Like a stealthy archer ready to take a clean shot with an arrow at the right moment, so was The Myriad with the creation of their followup album "With Arrows, With Poise". After winning the MTV2 “Dew Circuit Breakout” in December, the band’s May 2008 release was food for a public ravenous for more of The Myriad.
“It felt like we needed to take a moment and decide what it was that we needed to do. We identified with the archery metaphor—where everything must be very precise and accurate. You have one moment to take that shot and you’re doing it with poise in-between your own heartbeats and breaths. It was that idea; this is the moment that we really have to capitalize on, this is what we have to do. That set the tone for the whole album,” passionately shares Steven Tracy.
“A Clean Shot”, the first single and music video from the album, was also the song The Myriad sang live in the TRL studios in the heart of New York City ’s Times Square upon winning MTV2’s contest. “The weird part is that there was this giant screen in Times Square right behind us, so as I’m playing, sometimes I’d turn around and see myself on this huge screen outside the studio and everyone’s watching it. That’s when it became real,” shares Steven.
Archery wasn’t the only things on the minds of the The Myriad as they recorded; they were also deeply enthralled with the mystery of God and the supernatural. The piano-driven melody “Forget What You Came For” is a song urging to abandon their personal agendas as they come before God. “It’s sort of a call to clear your mind and wait and see what comes of it, letting God reveal Himself to you in a new way,” says Steven, then adding, “If we really allow ourselves to ponder the complexity of God and the mystery of God, it brings us into a different level of fear and awe.”
“We just try to speak to the world. We’re not speaking to any particular group of people, whether it be lyrically or just hanging out. When Jesus Christ came down, He was hanging with everyone. It didn’t matter what your economic status, your background, whether you were part of the government or not, whether you were a Pharisee or a Sadducee, He just wanted to hang with people because He loved them,” says Jonathan.
In fact, the band itself marvels how God can be so powerfully praised through a secular song, “The first time I listened to ‘OK, Computer’ (Radiohead) I felt like I was sitting in the throne room of heaven. God revealed Himself to me in a way that I have never experienced before,” shares Steven. “Of course, the band probably didn’t have that agenda for the listener, but God is bigger than what we set out to do, something for which I am immensely grateful.”

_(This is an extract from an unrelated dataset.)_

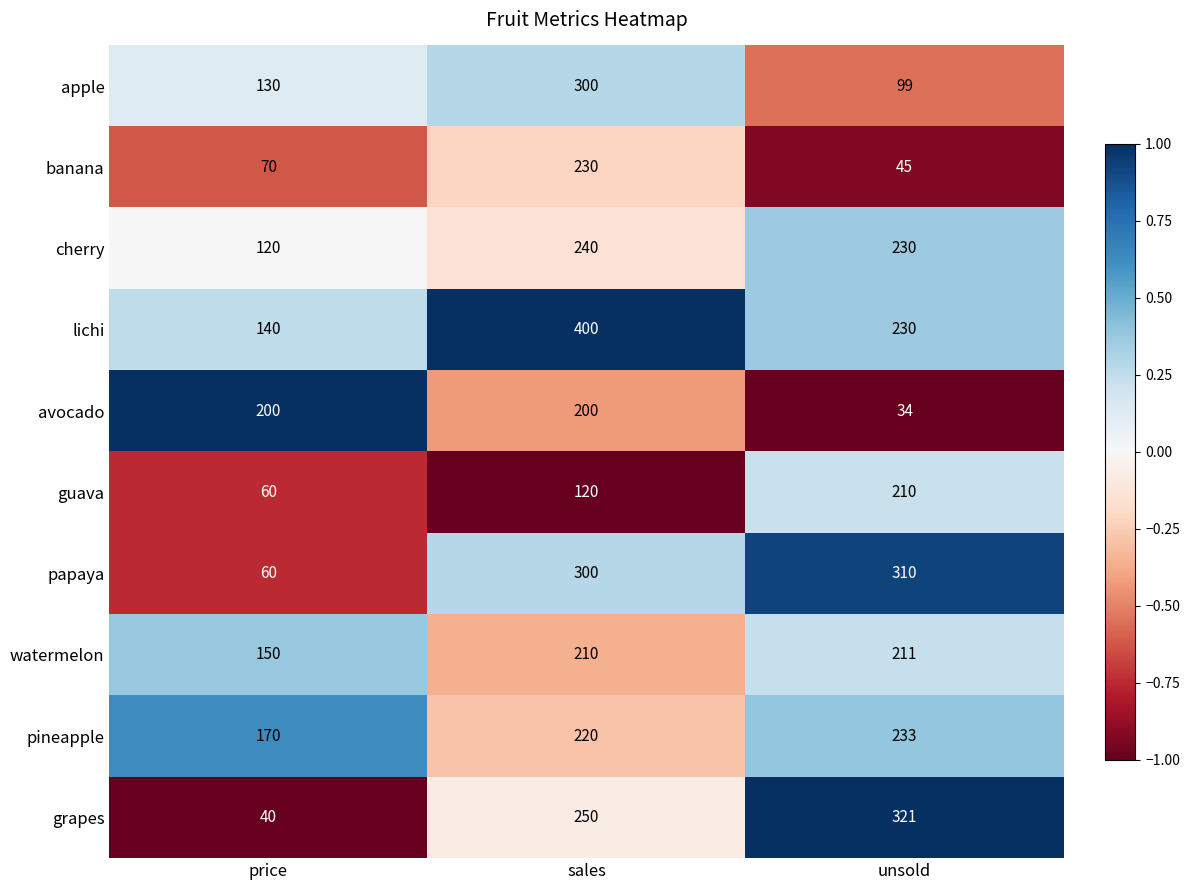

How many categories are shown in the chart?

3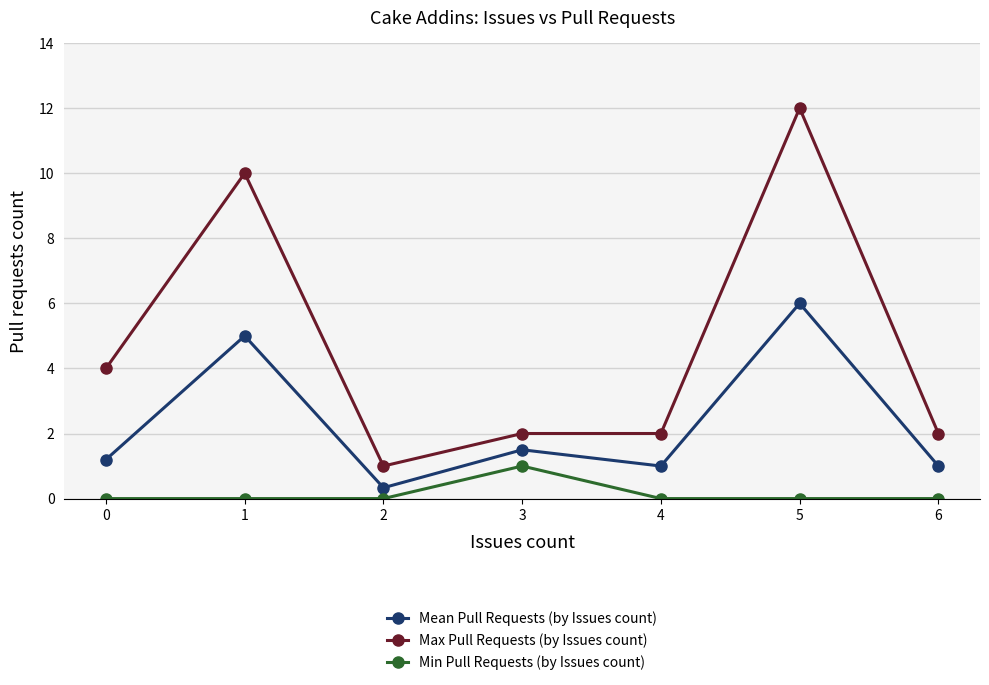

How many distinct data groups are displayed?

3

Generally frustrated with the market distinction between Christian and secular music, Jonathan says, “I love go to into museums, whether the MFA ( Museum of Fine Arts ) in Boston or the Met (Metropolitan Museum of Art in NYC). When you look at a piece of art, like a painting or a sculpture, you’re mesmerized that this kind of beauty can exist in this life. Most people don’t say, ‘I wonder if he’s a Christian’ or ‘I wonder what his belief system is.’ They’re just enjoying that piece of work right there as it is. It makes me wonder why in music there’s a different set of guidelines.” He sighs and goes on to say that it’s human nature to nomenclature everything and urges people to utilize their critical thinking skills.
Whether sharing the stage with Third Day or Mutemath, The Myriad lets their lives and lyrics do the speaking, as well as their personal interactions with fans. “People ask us, ‘How does your faith play into your music?’ For us, it’s like, how does it not? We’re believers and we’re just making the best art that we know how to make, and of course, our beliefs are going to come out in different ways. It may not be the conventional ways,” elaborates Steven. “We just want to make good music. Our responsibility is to make the best art that God has gifted us to make. His glory will shine through that sort of thing.”

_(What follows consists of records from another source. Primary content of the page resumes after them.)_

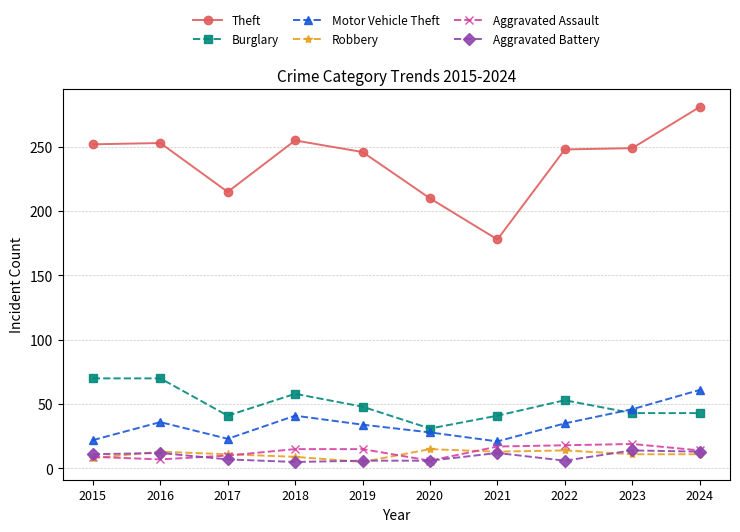

True or false: Motor Vehicle Theft and Aggravated Battery intersect in this chart.

False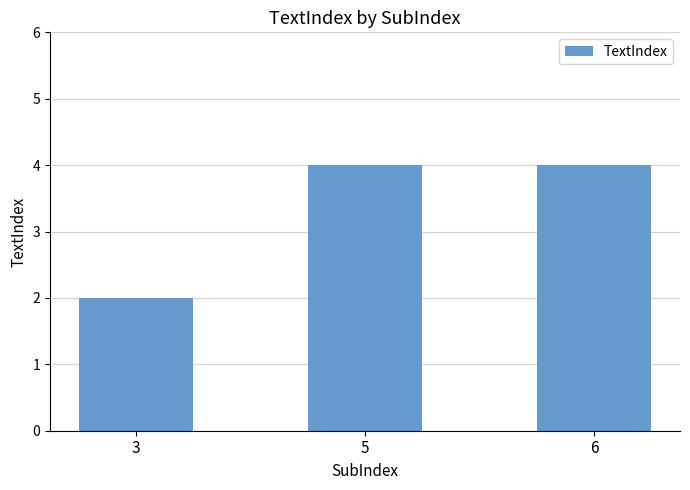

Is it true that the value at 6 is 4?

True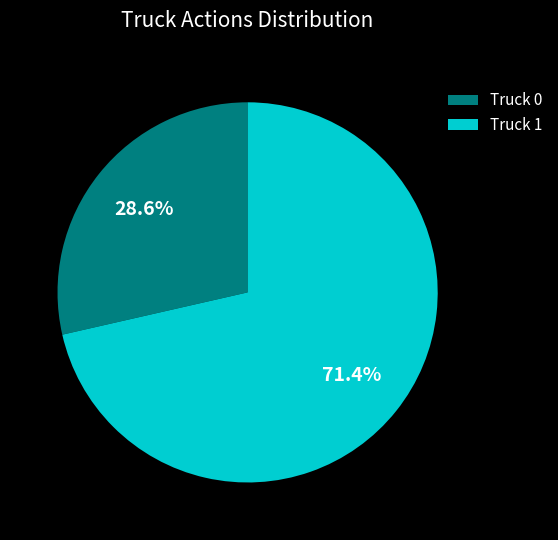

Rank the categories by value from lowest to highest.

Truck 0, Truck 1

"There are moments in art, whether it's music, sculpture, painting, film or whatever, where you get the sense of something greater being part of the motivation to create," says Steven. "When you watch a film and the hairs on your neck stand up, or you look at a painting and want to climb inside of it... all of sudden it becomes as much your's as the artist's. If people leave our shows feeling a sense of connection, of ownership; there is no greater feeling than that for us."